WeChat engineer in China detained over data theft for use in website rating students’ looks

The website, which had been online for at least three years, was first exposed by Weibo users. PHOTO: WEIBO

A man has been detained by police in China under suspicion of stealing personal data for an act of objectification uncannily similar to Facebook co-founder Mark Zuckerberg’s collegiate misconduct when he was a Harvard undergraduate.

Mr Ma Zhengyi created a website listing the personal details of tens of thousands of male and female students from the cohorts enrolled in Beijing’s Renmin University from 2014 to 2020.

The information included the students’ names, ID photos, colleges and home towns, and an attractiveness score out of 100 was attached alongside each profile on the site.

The website, which had been online for at least three years, was first exposed by Weibo users, who found screenshots of it on Mr Ma’s account on the Chinese microblogging platform.

Mr Ma had allegedly boasted of his site, saying that he had wanted to make it public since the second year of his university studies.

He also wrote that he had shared it within a limited circle, for fear of being hauled up by feminists.

Police in Beijing’s Haidian district said on Monday that a 25-year-old man had been arrested for illegally obtaining students’ personal information, among other illegal activities.

Investigations are ongoing.

Mr Ma’s alma mater Renmin University on Sunday confirmed it was looking into complaints it had received and had contacted the police.

The incident became a trending topic on Weibo at the weekend, with more information about Mr Ma revealed by the platform’s users.

This included his curriculum vitae, his being a recipient of a prestigious national scholarship as a student at Renmin University, and his subsequent employment upon graduation as an engineer at Tencent’s messaging and mobile payment app WeChat.
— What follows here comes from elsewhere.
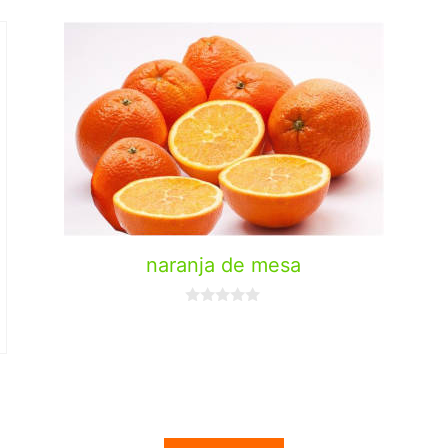
naranja de mesa
0
d
e
5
He was also found to have shared original source code for an artificial intelligence demo on code-storing platform GitHub that could digitally “undress women with one click”, Chinese media reported.

Mr Ma’s actions have raised concerns over the safety of personal data in China.

Weibo users commented that his position at WeChat may have afforded him access to even more private information than his university did.

As at May 2023, the Chinese app had more than 1.3 billion active users, according to Tencent’s financial report.

Mr Ma’s actions have drawn comparisons with one of Facebook chief Zuckerberg’s more notorious acts before he started the social network.

As a sophomore at Harvard University, Mr Zuckerberg created FaceMash, which allowed visitors to the site to compare pictures of the university’s students side by side and pick the one they considered more physically attractive.

He reportedly hacked the college’s Internet security to access student photos for his site.

FaceMash was briefly popular before university administrators caught up with Mr Zuckerberg, who was nearly expelled for violating campus security and his fellow students’ privacy.

The incident was immortalised in the Hollywood film The Social Network, and also mentioned during a US congressional hearing in 2018, when Mr Zuckerberg described FaceMash as a “prank site”.